### TASK
Begin at the line below that has "RECT 2925 4535 3095 4705 ;" and stop after the line that has "RECT 2065 10415 2235 10585 ;". Please restate only those lines, word for word.

________

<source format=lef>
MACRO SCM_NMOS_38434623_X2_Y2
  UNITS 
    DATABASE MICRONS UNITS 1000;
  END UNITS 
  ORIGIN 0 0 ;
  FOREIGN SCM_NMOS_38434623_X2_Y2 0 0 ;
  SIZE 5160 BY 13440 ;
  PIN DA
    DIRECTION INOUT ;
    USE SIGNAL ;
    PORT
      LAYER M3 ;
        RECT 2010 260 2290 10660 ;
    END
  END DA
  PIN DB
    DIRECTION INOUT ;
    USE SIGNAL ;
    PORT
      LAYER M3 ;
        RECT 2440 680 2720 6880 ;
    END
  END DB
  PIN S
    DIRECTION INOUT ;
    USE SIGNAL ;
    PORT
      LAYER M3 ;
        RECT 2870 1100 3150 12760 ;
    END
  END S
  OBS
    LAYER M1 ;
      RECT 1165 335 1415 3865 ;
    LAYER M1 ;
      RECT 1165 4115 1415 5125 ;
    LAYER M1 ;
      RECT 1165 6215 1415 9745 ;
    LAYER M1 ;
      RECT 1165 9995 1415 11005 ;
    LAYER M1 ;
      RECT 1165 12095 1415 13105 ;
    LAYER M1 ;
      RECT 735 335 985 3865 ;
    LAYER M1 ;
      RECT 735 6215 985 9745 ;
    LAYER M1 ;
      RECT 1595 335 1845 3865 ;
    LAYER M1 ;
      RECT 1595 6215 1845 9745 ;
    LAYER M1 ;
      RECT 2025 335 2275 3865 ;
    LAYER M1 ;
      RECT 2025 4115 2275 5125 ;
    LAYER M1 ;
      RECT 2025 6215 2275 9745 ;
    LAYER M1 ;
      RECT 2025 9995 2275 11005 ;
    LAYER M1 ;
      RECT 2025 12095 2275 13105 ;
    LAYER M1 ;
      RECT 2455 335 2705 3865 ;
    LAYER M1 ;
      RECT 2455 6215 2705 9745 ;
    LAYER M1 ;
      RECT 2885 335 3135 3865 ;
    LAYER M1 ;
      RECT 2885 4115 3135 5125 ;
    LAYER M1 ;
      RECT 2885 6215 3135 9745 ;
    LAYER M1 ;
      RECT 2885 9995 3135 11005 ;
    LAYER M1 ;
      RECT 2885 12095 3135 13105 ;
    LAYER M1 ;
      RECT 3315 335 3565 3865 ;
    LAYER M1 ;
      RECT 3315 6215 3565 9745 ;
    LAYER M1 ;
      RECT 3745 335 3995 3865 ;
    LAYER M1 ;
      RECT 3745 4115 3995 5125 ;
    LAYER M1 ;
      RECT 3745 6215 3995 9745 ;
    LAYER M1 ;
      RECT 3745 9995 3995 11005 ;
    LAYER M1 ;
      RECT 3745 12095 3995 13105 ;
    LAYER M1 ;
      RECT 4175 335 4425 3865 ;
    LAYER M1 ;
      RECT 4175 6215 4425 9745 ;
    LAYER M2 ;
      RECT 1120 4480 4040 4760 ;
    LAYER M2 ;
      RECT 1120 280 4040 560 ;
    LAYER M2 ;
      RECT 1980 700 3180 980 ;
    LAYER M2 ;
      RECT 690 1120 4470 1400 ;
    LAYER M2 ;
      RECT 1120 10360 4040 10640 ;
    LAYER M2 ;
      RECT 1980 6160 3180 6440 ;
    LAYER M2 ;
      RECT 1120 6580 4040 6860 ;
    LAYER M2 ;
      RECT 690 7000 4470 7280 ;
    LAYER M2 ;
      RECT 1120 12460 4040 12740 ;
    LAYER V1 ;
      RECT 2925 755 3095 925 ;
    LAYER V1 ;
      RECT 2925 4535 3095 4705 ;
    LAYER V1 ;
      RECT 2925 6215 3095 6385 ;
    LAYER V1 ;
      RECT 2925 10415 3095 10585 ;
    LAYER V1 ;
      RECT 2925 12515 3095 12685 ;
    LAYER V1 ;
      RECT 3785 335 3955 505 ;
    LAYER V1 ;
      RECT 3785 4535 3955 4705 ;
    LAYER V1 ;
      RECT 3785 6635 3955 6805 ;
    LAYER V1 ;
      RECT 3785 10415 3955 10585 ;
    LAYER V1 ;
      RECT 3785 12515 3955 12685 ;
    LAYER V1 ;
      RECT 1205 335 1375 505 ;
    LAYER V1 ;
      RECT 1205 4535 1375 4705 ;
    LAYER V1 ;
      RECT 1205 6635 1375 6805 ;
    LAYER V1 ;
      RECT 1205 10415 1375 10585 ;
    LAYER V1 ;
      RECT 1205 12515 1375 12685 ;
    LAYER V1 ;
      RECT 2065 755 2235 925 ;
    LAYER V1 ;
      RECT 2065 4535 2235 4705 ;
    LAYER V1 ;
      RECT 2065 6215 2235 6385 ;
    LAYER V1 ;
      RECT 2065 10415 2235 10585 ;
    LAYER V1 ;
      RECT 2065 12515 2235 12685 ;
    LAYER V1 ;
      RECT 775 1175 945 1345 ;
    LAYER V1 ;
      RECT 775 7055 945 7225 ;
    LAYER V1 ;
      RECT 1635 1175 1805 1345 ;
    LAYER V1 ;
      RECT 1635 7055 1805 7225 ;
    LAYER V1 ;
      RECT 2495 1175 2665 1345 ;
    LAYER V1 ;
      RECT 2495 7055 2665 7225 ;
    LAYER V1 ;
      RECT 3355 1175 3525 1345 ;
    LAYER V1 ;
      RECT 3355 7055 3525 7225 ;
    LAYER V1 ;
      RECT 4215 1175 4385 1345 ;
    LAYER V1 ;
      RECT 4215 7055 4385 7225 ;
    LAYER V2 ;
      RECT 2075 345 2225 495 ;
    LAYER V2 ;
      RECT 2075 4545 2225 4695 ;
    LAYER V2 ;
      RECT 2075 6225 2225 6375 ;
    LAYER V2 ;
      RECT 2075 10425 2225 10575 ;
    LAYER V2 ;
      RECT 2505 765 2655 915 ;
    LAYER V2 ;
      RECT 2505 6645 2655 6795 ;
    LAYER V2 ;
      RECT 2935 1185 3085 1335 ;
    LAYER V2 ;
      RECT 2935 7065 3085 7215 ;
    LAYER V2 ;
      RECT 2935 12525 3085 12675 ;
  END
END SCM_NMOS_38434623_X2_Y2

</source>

________

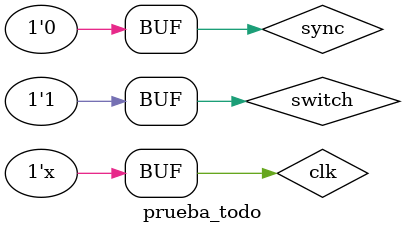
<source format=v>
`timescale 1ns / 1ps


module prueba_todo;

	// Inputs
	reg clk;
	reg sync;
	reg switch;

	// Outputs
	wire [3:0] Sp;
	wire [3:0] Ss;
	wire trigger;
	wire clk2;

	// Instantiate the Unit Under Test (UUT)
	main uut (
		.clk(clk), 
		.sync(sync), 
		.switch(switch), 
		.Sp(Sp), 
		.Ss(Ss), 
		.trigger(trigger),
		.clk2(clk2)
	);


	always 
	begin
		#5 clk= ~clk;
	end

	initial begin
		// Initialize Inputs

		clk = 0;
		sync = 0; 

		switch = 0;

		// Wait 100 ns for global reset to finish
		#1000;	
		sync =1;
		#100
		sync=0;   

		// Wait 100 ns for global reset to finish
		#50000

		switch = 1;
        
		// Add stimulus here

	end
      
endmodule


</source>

________

### WRITTEN ANSWER
      RECT 2925 4535 3095 4705 ;
    LAYER V1 ;
      RECT 2925 6215 3095 6385 ;
    LAYER V1 ;
      RECT 2925 10415 3095 10585 ;
    LAYER V1 ;
      RECT 2925 12515 3095 12685 ;
    LAYER V1 ;
      RECT 3785 335 3955 505 ;
    LAYER V1 ;
      RECT 3785 4535 3955 4705 ;
    LAYER V1 ;
      RECT 3785 6635 3955 6805 ;
    LAYER V1 ;
      RECT 3785 10415 3955 10585 ;
    LAYER V1 ;
      RECT 3785 12515 3955 12685 ;
    LAYER V1 ;
      RECT 1205 335 1375 505 ;
    LAYER V1 ;
      RECT 1205 4535 1375 4705 ;
    LAYER V1 ;
      RECT 1205 6635 1375 6805 ;
    LAYER V1 ;
      RECT 1205 10415 1375 10585 ;
    LAYER V1 ;
      RECT 1205 12515 1375 12685 ;
    LAYER V1 ;
      RECT 2065 755 2235 925 ;
    LAYER V1 ;
      RECT 2065 4535 2235 4705 ;
    LAYER V1 ;
      RECT 2065 6215 2235 6385 ;
    LAYER V1 ;
      RECT 2065 10415 2235 10585 ;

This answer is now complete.